Thursday, May 04, 2006

Normalizing a Column

Recently I joined a networking group, and I received a spreadsheet containing their membership rolls. Of course the first thing I wanted to do was import it into MySQL. Then someone in the forums asked about the very same thing, so I thought I'd document this process here.

The first challenge was the fact that the membership list was on three separate worksheets, and each had a different column layout. I saved the worksheets into text files and imported them into Microsoft Access since it has the facility to create tables using columns derived from text in the first row of the file. I then imported these tables into a MySQL database.

From there I was able to juxtapose the columns correctly and merge these tables into one, with the addition of a new column indicating which worksheet each row originally came from. Then the fun began. There were two columns, one for current employer and another with a list of past employers.

Present employer was pretty easy. I created two additional tables, `companies` and `people_companies`, using the following two statements to initially populate them:
INSERT INTO companies (name)
SELECT company FROM people GROUP BY company;

INSERT INTO people_companies (personid, companyid)
SELECT p.id, c.id
FROM people AS p
JOIN companies AS c ON p.company = c.name;
I then created a stored function with a cursor to process the PriorCompanies column from the People table.

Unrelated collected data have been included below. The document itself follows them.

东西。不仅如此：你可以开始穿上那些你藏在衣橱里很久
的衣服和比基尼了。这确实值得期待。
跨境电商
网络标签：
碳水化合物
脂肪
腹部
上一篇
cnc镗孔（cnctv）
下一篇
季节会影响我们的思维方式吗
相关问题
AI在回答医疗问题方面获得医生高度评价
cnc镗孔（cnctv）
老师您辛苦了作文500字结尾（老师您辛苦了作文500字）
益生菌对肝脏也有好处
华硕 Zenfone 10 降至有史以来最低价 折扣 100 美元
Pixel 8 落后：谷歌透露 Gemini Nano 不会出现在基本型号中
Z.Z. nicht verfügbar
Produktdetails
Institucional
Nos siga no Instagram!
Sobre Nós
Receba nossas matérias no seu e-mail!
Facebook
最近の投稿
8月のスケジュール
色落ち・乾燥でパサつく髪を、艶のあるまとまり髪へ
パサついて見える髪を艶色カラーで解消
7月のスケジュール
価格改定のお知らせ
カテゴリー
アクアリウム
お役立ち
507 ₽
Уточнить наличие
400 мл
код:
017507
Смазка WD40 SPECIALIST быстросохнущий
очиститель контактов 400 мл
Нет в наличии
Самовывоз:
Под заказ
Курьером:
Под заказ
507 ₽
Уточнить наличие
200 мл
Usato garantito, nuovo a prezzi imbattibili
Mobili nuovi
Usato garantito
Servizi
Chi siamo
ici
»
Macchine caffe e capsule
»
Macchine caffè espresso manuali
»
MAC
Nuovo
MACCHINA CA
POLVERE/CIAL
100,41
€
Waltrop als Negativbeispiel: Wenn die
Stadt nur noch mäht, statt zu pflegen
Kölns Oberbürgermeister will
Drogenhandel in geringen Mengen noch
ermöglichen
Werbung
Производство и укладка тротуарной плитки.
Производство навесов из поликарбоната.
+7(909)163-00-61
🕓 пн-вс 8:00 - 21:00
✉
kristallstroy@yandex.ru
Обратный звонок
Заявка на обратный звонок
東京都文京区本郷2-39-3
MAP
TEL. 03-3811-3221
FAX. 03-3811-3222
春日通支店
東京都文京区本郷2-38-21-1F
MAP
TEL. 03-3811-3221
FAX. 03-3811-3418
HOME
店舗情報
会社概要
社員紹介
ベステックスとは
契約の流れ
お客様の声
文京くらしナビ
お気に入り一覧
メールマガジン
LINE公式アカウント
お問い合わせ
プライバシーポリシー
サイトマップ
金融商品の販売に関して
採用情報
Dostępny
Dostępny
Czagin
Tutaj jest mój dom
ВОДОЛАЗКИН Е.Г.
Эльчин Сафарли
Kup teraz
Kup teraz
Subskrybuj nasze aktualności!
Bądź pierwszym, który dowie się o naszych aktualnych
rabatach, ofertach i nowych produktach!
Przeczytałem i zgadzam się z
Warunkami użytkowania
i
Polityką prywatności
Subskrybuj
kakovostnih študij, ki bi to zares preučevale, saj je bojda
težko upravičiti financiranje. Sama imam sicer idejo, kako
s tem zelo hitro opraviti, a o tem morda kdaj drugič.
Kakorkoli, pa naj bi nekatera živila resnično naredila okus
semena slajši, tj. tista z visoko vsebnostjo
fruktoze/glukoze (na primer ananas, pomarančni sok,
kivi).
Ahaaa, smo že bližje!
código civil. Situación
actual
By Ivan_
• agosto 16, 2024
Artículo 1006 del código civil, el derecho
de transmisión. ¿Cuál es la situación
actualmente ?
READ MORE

This field presented a real challenge. People had entered data into this field any old way, by-and-large using commas as separators, with the occasional slash for good measure. So I replaced these characters with vertical bars, did some special handling of ", Inc" and then looked in the docs for a good element extracting function.

What I was looking for was something like the STR$ELEMENT or F$ELEMENT function I remember from my VMS days. F$ELEMENT is a DCL lexical function, F$ELEMENT(index,delimiter,string) which parses string into pieces based on delimiter as a separator, and returns the index'th part of it. I couldn't find one so I wrote my own:
create function element (idx int unsigned, del char(1),
str varchar(255)) returns varchar(255)
loop begin
declare pos int default 1;

set pos = locate(del, str, pos);
if idx = 0 then
if pos > 0 then
set str = left(str, pos-1);
end if;
return str;
end if;
if pos > 0 then
set str = mid(str, pos+1);
else
set str = NULL;
end if;
set idx = idx - 1;
end; end loop;;
Then all that remained was to create a stored procedure with a cursor and a couple of loops to pull out each prior company name and insert rows as necessary to the companies and people_companies tables:
create procedure normalize_prior () begin
declare done tinyint default 0;
declare c1 cursor for
SELECT Id, PriorCompanies
FROM people
WHERE PriorCompanies IS NOT NULL;

open c1;
loop1: repeat begin
declare pc varchar(255);
declare idx int default 0;
declare co varchar(255);
declare cid int;
declare pid int;
declare continue handler for sqlstate '02000'
set done = 1;

fetch c1 into pid, pc;
set pc = trim('"' FROM pc);
set pc = replace(pc, ', ', ',');
set pc = trim(',' FROM pc);
set pc = replace(pc, ',', '|');
set pc = replace(pc, '/', '|');
set pc = replace(pc, '|Inc', ', Inc');
loop2: loop
set co = element(idx, '|', pc);
if co IS NULL then
leave loop2;
end if;
set co = trim(' ' FROM co);
INSERT IGNORE INTO companies (name)
VALUES (co);
set cid = last_insert_id();
if cid = 0 then
SELECT Id INTO cid
FROM companies WHERE name = co;
end if;
if cid != 0 AND cid IS NOT NULL then
INSERT IGNORE INTO people_companies
(personid, companyid)
VALUES (pid, cid);
end if;
set idx = idx + 1;
end loop;
end; until done end repeat;
close c1;
end;;
Of course the real fun now was going over all the tables and cleaning up numerous issues, but the main work of organizing the lists was accomplished automatically.